* _EXERCISE AIM_
Carry on the blog entry about a family outing to see the film "The Iron Lady," picking up right after its last sentence.

* _EXCERPT_
- - - -
Sunday, January 15, 2012

The Iron Lady

Dad having suggested a visit so see the  film "The Iron Lady" at Wimbledon's HMV cinema for a 92nd birthday present,  yesterday we watched the film with him,  mum (herself 95) and little sister. The ages of maytrees' aged Ps are worth mentioning as one of the criticisms of the film arises from the fact that Mrs Thatcher is still very much alive so the depiction in the film of  her infirmities of dementia of some kind is  said by some to be tasteless if not unkind. Aged Ps' comments after the film were not   that the film was unkind but that they would have preferred more on politics and less on human frailty.
- - - -
* _DATASET CONTENT_

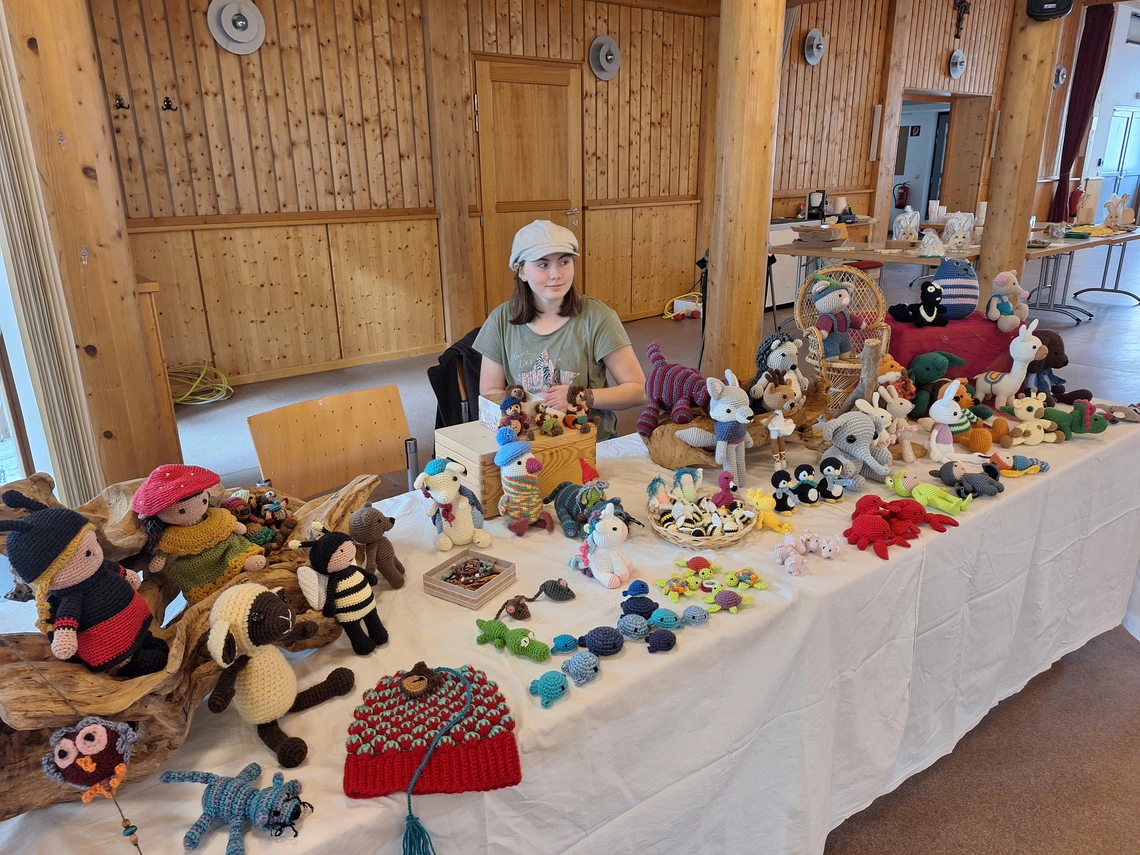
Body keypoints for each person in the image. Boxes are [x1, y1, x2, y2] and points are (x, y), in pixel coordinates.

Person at [475, 220, 646, 441]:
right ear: (521, 271)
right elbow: (490, 393)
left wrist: (582, 397)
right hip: (528, 444)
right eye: (543, 265)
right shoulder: (500, 320)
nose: (556, 274)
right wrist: (527, 406)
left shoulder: (598, 317)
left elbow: (638, 390)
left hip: (590, 443)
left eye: (564, 262)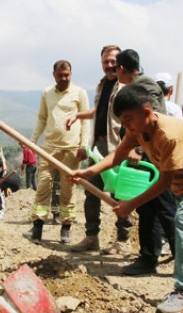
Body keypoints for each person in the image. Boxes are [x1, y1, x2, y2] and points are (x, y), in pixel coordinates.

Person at [72, 84, 183, 313]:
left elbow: (164, 182)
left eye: (128, 120)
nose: (126, 126)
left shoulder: (168, 135)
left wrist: (131, 204)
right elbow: (118, 155)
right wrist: (90, 171)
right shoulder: (137, 129)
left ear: (146, 112)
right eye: (122, 121)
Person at [114, 49, 178, 276]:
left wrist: (139, 149)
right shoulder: (138, 84)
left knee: (164, 206)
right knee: (148, 206)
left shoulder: (145, 85)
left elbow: (153, 122)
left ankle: (182, 258)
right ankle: (149, 257)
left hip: (155, 156)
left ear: (121, 68)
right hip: (147, 154)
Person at [66, 44, 133, 255]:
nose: (109, 65)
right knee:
- - - -
* _EXERCISE RESPONSE_
But for dad suggesting this cinema trip as a birthday present I would probably not have taken the trouble to see The Iron Lady. The last outing to a politically inspired production made by mrs maytrees and I was   by chance to to '13' at the National a week ago and that was indeed invigorating but the one before that was in 2004 to David Hare's The Permanent Way also at  at the National. The Permanent Way was unbalanced  in blaming the  then  recent railway tragedies eg at Paddington  on the de-nationalisation of British Railways but conveniently overlooked the fact that  earlier fatal tragedies such as those at Clapham Junction and at Hither Green had occurred when the railways were  all state owned. 13 was invigorating fiction  the Permanent Way  was portrayed as fact and being so irritatingly unbalanced and not enjoyable. I assumed The Iron Lady would be in the latter category.

The assumption was incorrect. Meryl Streep's portrayal as Mrs T was brilliant. Mrs Thatcher's early years as a grocer's daughter were depicted well as was her  romance with  Dennis leading to their marriage. Much of the film involved the clever interpretation of Mrs T's grief  following the death of her husband into which the frailty of her senior years and the onset of dementia were cleverly in my view interwoven. Olivia Colman played daughter  Carol Thatcher to a T (pun intended) and made me appreciate the good fortune of parents who in their dotage still  have the  enduring love and loyalty from a child or children of their family.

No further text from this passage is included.